> HOW TO COMPLETE THIS TASK
Pick out and copy every line of the listing below that contains the string "left", treating uppercase and lowercase as different.

> DATASET EXTRACT
[Start of section]

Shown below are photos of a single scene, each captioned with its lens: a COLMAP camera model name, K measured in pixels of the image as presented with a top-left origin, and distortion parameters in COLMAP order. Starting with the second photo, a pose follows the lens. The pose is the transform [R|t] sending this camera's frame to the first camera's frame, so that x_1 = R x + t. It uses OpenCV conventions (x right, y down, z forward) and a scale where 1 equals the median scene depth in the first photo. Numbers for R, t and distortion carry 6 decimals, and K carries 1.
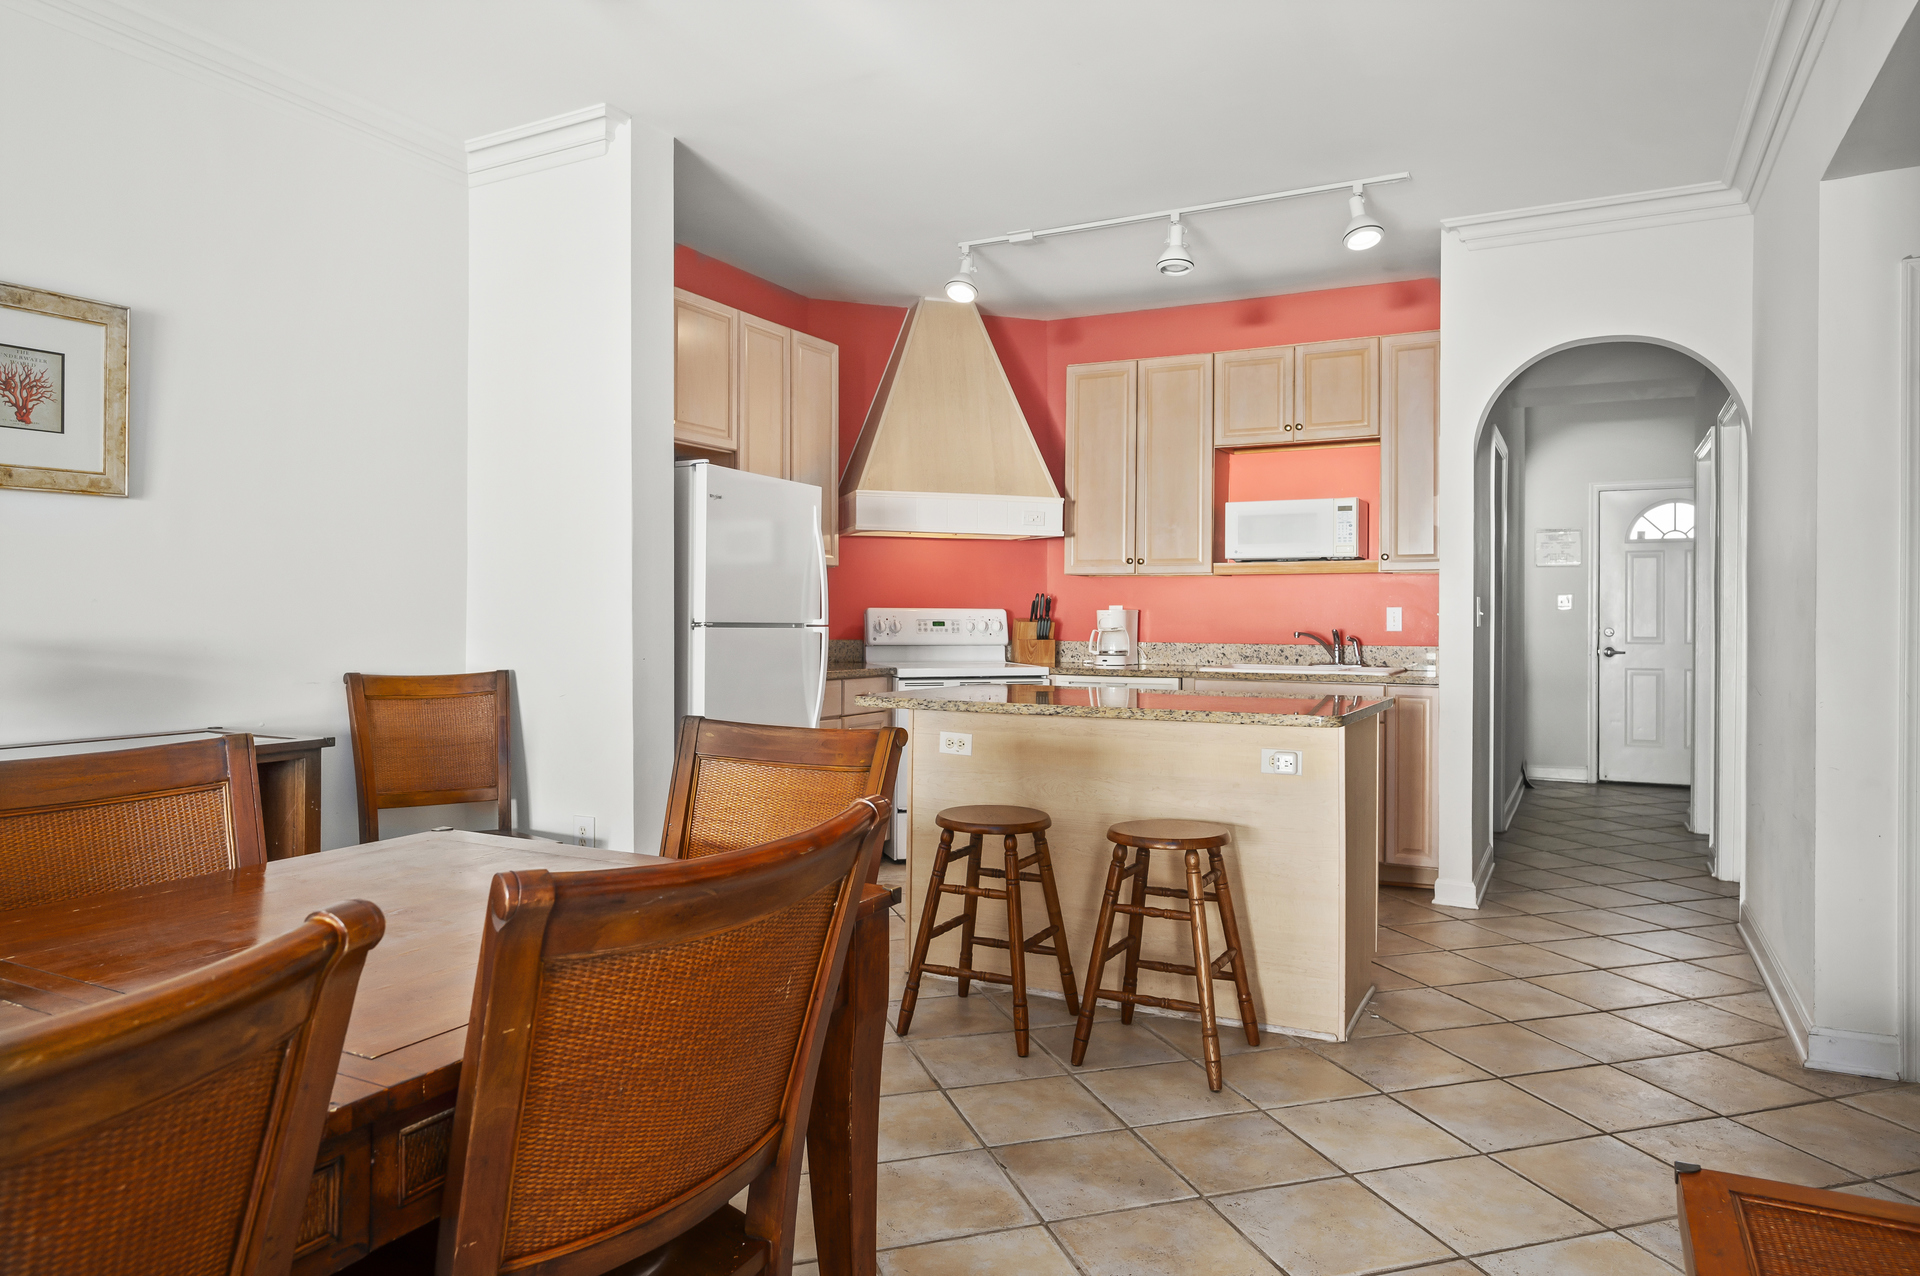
lens RADIAL K [[1231.9, 0, 966.3], [0, 1231.9, 616.8], [0, 0, 1]] dist [0.005618, 0.003863]
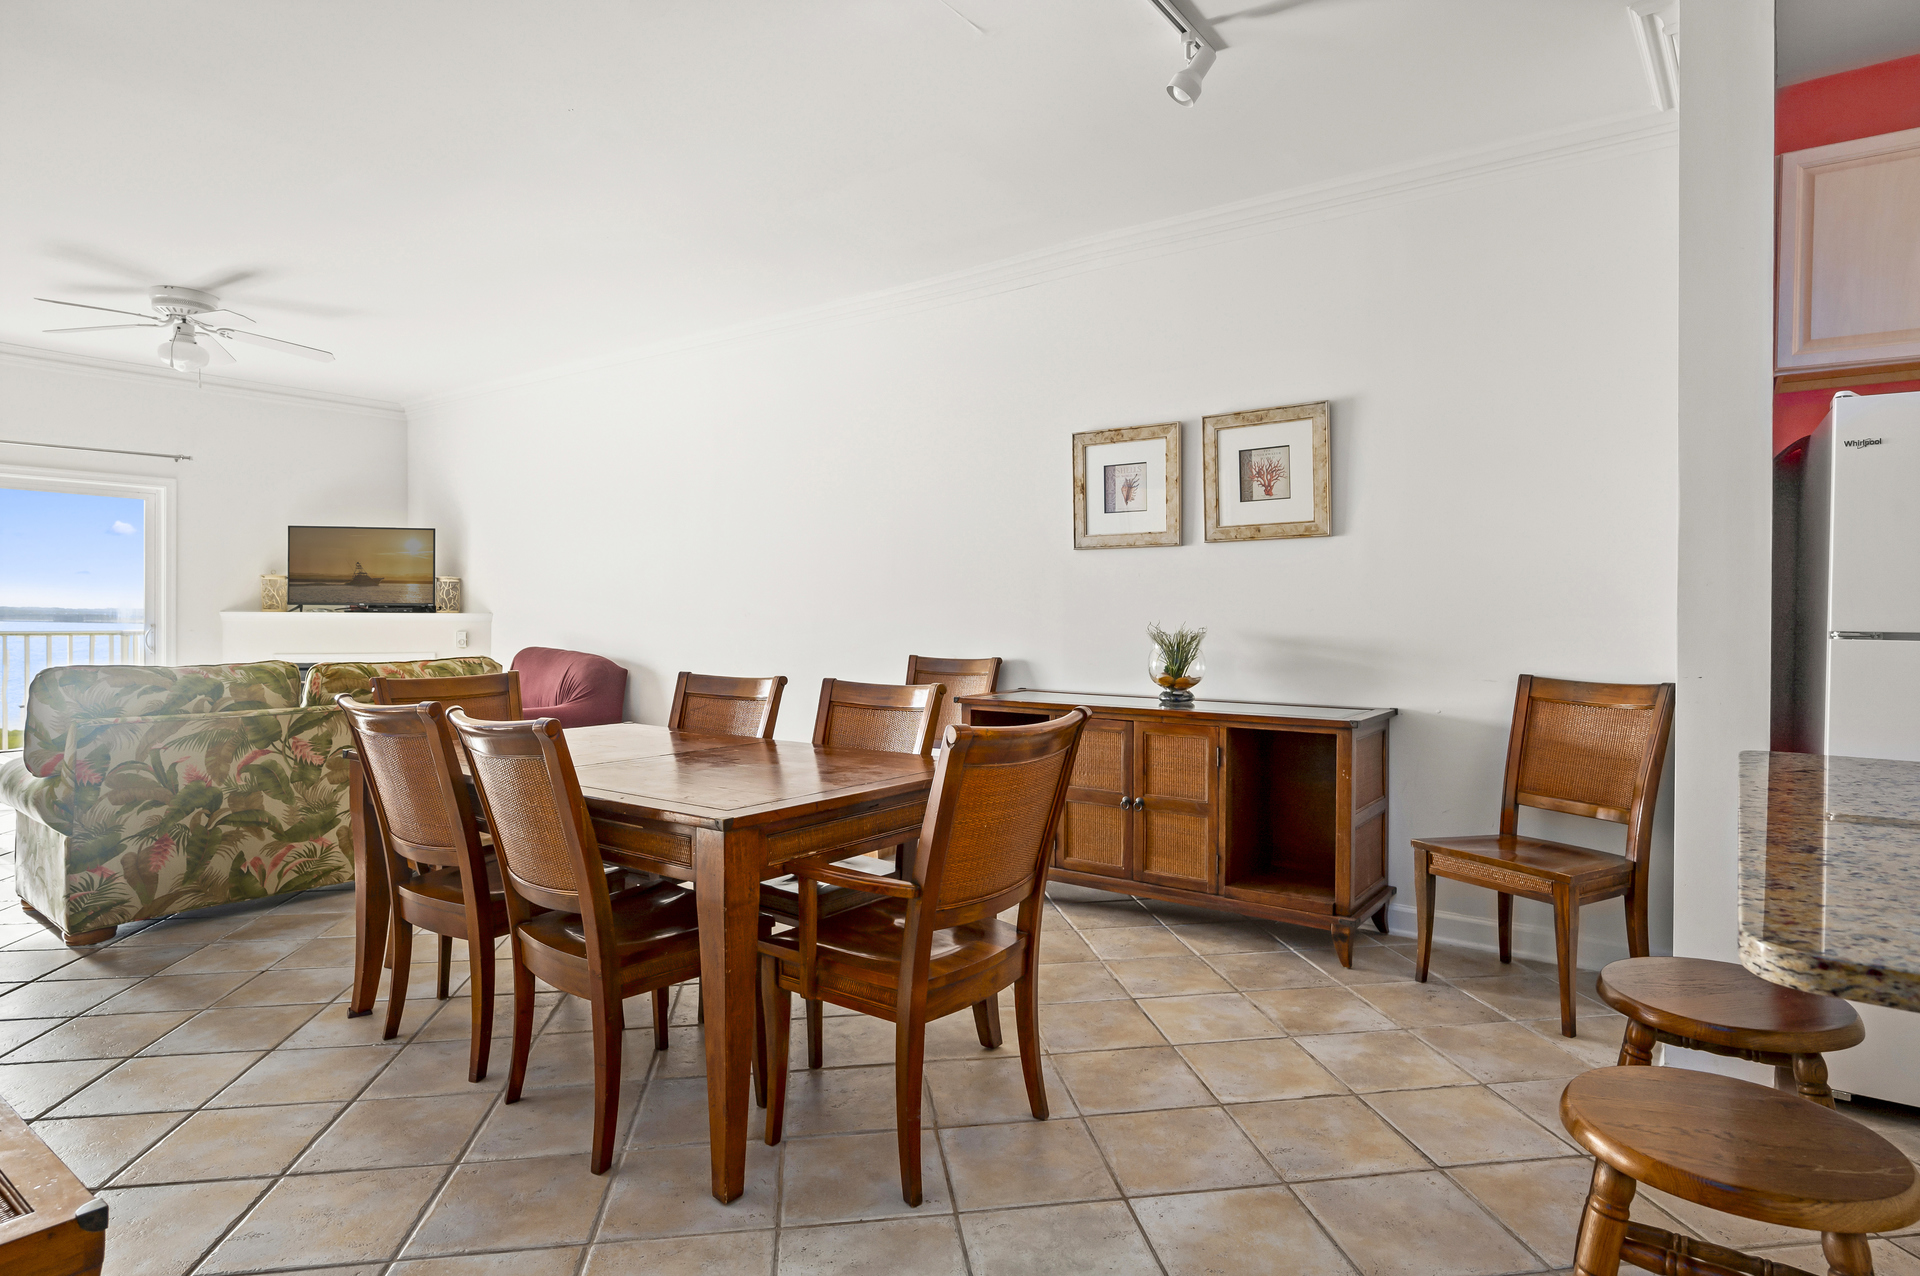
lens RADIAL K [[1068.5, 0, 964.9], [0, 1068.5, 604.2], [0, 0, 1]] dist [-0.001590, 0.000078]
pose [[-0.154398, -0.008535, -0.987972, 0.324655], [0.004824, 0.999944, -0.009392, -0.005658], [0.987997, -0.006216, -0.154348, 0.439278]]
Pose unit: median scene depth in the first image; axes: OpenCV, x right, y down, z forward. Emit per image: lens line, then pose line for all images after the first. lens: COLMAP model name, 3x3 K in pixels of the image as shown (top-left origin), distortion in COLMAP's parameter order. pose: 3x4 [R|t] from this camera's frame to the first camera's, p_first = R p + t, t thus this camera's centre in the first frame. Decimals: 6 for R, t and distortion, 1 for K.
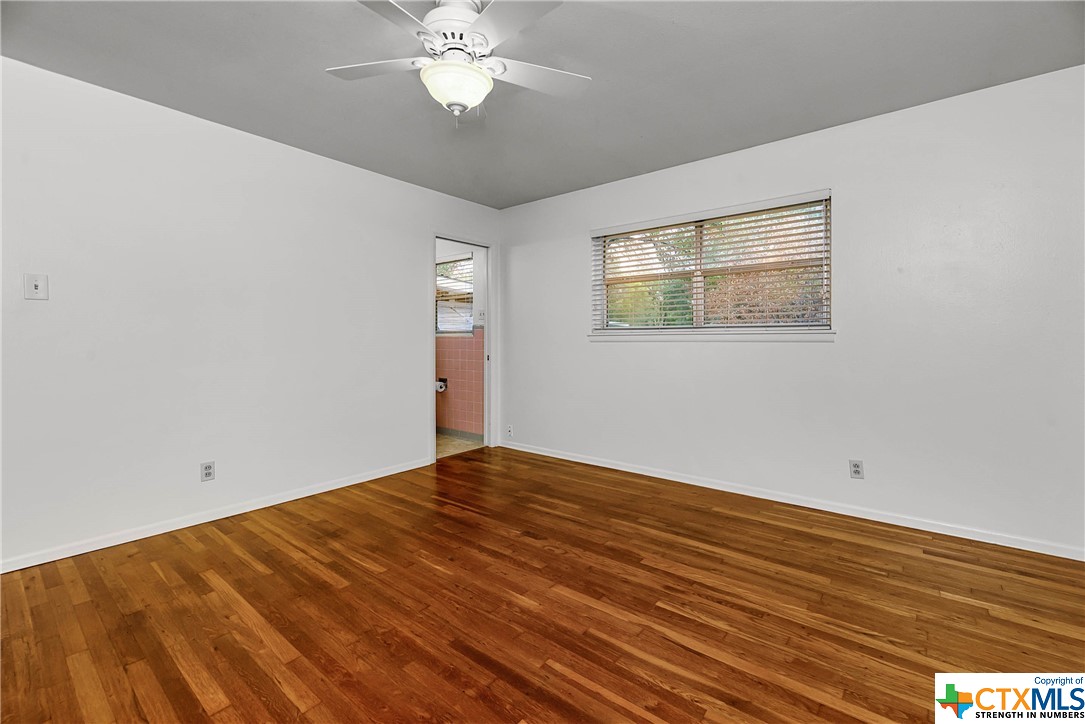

[End of section]

> PROBLEM SOLUTION
Shown below are photos of a single scene, each captioned with its lens: a COLMAP camera model name, K measured in pixels of the image as presented with a top-left origin, and distortion parameters in COLMAP order. Starting with the second photo, a pose follows the lens. The pose is the transform [R|t] sending this camera's frame to the first camera's frame, so that x_1 = R x + t. It uses OpenCV conventions (x right, y down, z forward) and a scale where 1 equals the median scene depth in the first photo. Numbers for R, t and distortion carry 6 decimals, and K carries 1.
Pose unit: median scene depth in the first image; axes: OpenCV, x right, y down, z forward. Emit per image: lens line, then pose line for all images after the first. lens: COLMAP model name, 3x3 K in pixels of the image as shown (top-left origin), distortion in COLMAP's parameter order. pose: 3x4 [R|t] from this camera's frame to the first camera's, p_first = R p + t, t thus this camera's centre in the first frame. Decimals: 6 for R, t and distortion, 1 for K.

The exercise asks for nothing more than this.